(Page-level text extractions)

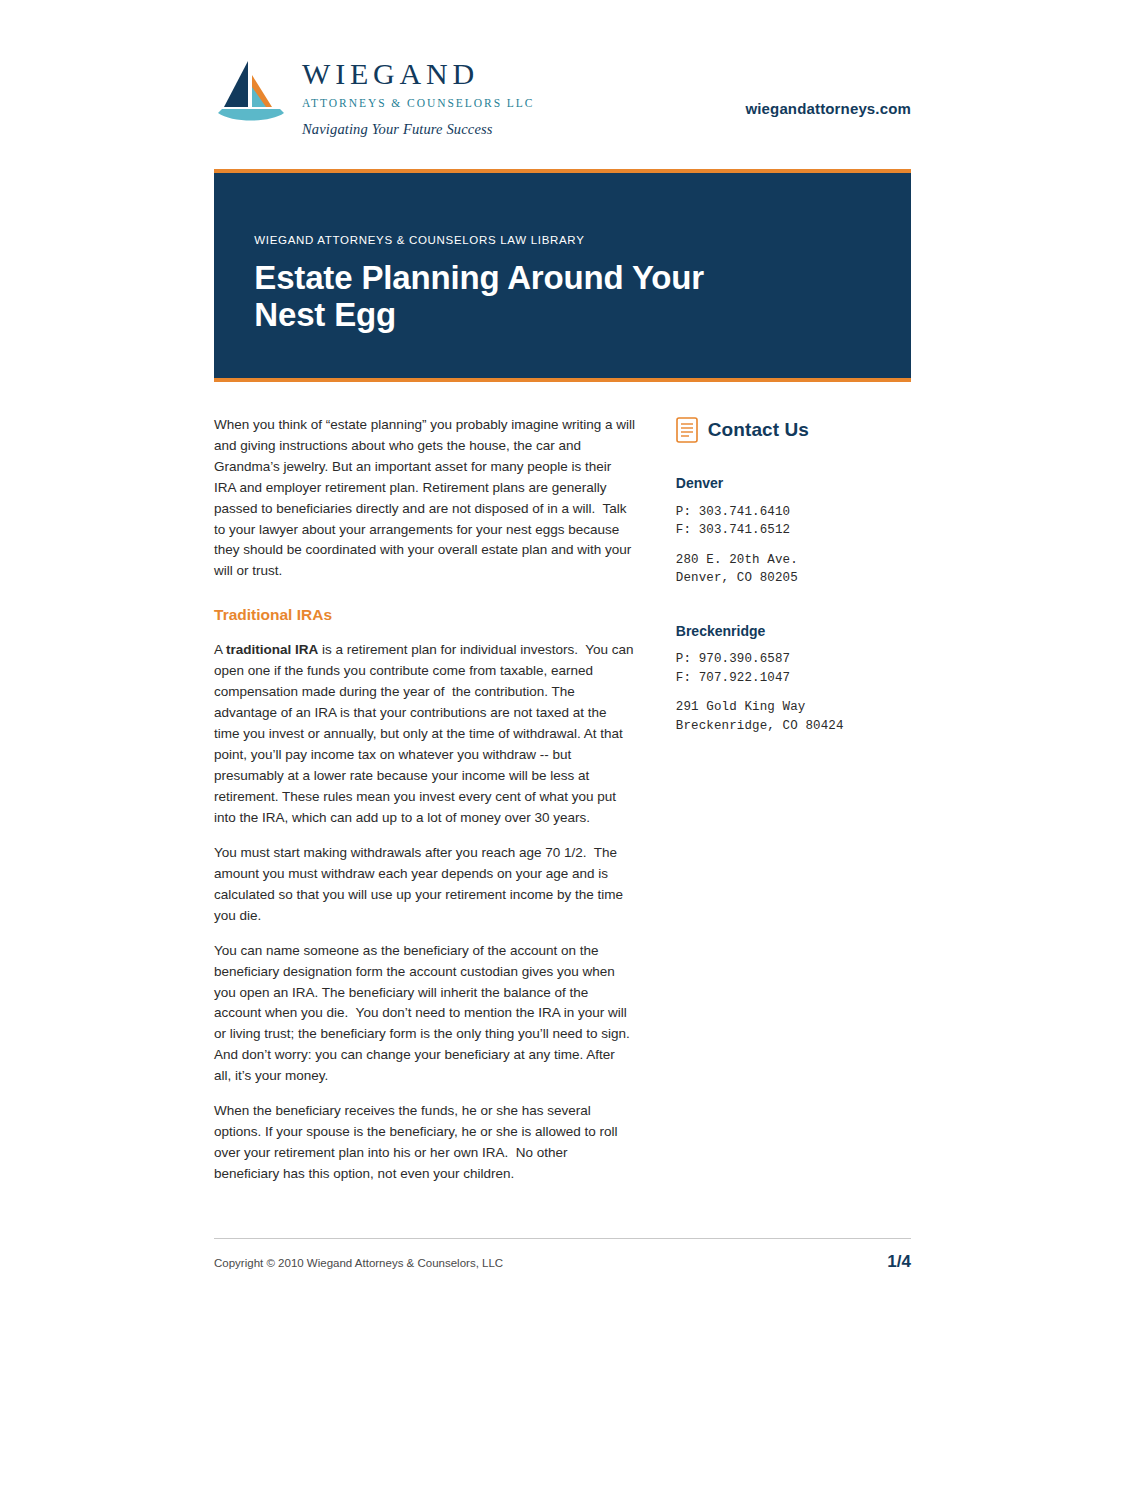WIEGAND
ATTORNEYS & COUNSELORS LLC
Navigating Your Future Success
wiegandattorneys.com
WIEGAND ATTORNEYS & COUNSELORS LAW LIBRARY
Estate Planning Around Your
Nest Egg
When you think of “estate planning” you probably imagine writing a will and giving instructions about who gets the house, the car and Grandma’s jewelry. But an important asset for many people is their IRA and employer retirement plan. Retirement plans are generally passed to beneficiaries directly and are not disposed of in a will. Talk to your lawyer about your arrangements for your nest eggs because they should be coordinated with your overall estate plan and with your will or trust.
Traditional IRAs
A traditional IRA is a retirement plan for individual investors. You can open one if the funds you contribute come from taxable, earned compensation made during the year of the contribution. The advantage of an IRA is that your contributions are not taxed at the time you invest or annually, but only at the time of withdrawal. At that point, you’ll pay income tax on whatever you withdraw -- but presumably at a lower rate because your income will be less at retirement. These rules mean you invest every cent of what you put into the IRA, which can add up to a lot of money over 30 years.
You must start making withdrawals after you reach age 70 1/2. The amount you must withdraw each year depends on your age and is calculated so that you will use up your retirement income by the time you die.
You can name someone as the beneficiary of the account on the beneficiary designation form the account custodian gives you when you open an IRA. The beneficiary will inherit the balance of the account when you die. You don’t need to mention the IRA in your will or living trust; the beneficiary form is the only thing you’ll need to sign. And don’t worry: you can change your beneficiary at any time. After all, it’s your money.
When the beneficiary receives the funds, he or she has several options. If your spouse is the beneficiary, he or she is allowed to roll over your retirement plan into his or her own IRA. No other beneficiary has this option, not even your children.
Contact Us
Denver
P: 303.741.6410
F: 303.741.6512
280 E. 20th Ave.
Denver, CO 80205
Breckenridge
P: 970.390.6587
F: 707.922.1047
291 Gold King Way
Breckenridge, CO 80424
Copyright © 2010 Wiegand Attorneys & Counselors, LLC
1/4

PROBLEM STATEMENT: Repeat exactly the lines of the records from the one containing "Denver, CO 80205" to the last, and include no line outside that stretch.

REPLY:
Denver, CO 80205
Breckenridge
P: 970.390.6587
F: 707.922.1047
291 Gold King Way
Breckenridge, CO 80424
Copyright © 2010 Wiegand Attorneys & Counselors, LLC
1/4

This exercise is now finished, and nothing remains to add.